Emmilene Suggs

Emmilene Suggs was a determined woman. Raised in a trailer park in the Deep South, she had worked every day of her life since she was fifteen. Brains and grit got her a scholarship to Ole Miss, where she graduated summa cum laude, with dual majors in biology and student loans. Crossing for the first time the line of Charlie Mason and Jeremiah Dixon, she earned her Master’s degree and doctorate from the University of Wisconsin, Madison, where she had her first experience of freezing her ass off.

Emmilene Suggs was a woman who knew what she wanted. And what she wanted was a man like Ford Phelan.

Emmilene was no fool; one look in the mirror told her that she had her work cut out for her. Overcoming tens, perhaps hundreds, of millennia of hominid evolution was not a task for the faint of heart. So she got cracking and attacked the problem with the same determination with which she had earned her Ph.D. and had helped her parents put food on the table.

Emmilene’s lustrous dark brown hair was all her own, but her flawless complexion was the product of a very costly, very painful chemical peel.

As a woman she was implicitly aware that males are attracted to females. As a scientist, she was explicitly aware that, to augment this attraction, females had evolved to be ever more physically unlike males. In other words, if a little femaleness is good, a lot of femaleness is even better. So she consciously and relentlessly set about making herself as un-male-like as possible.

Females have thinner eyebrows than males? Okay, she would pluck them to make them even thinner. Larger eyes and thicker lips than males? Fine: Tastefully applied eye makeup and lipstick would make them appear even larger and thicker. Less hairy than males? She shaved her legs regularly and electrolyzed with a vengeance. Narrower waist and wider hips than males? This was achieved at the cost of rigorous attention to nutrition and the daily expenditure of around 2500 calories. The resultant narrow waist set off very fine hips that she inherited from her mamma, resulting in an ass that was world class.

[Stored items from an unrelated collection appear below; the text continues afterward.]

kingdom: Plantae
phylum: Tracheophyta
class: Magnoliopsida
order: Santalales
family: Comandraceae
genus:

Emmilene valued herself. She knew she was attractive, and a moron could tell that she was brilliant. But while the Ford Phelans of this world are happy to roll in the hay with the Emmilene Suggs of this world, they don’t date them for long, and they certainly don’t marry them. It was simple genetics: Two-hundred-thousand years was just not enough time for humans to evolve away from the attributes that motivated cavemen and cavewomen. Like attracts like. That’s just the way it is.

What was a Ph.D. in neurochemistry to do?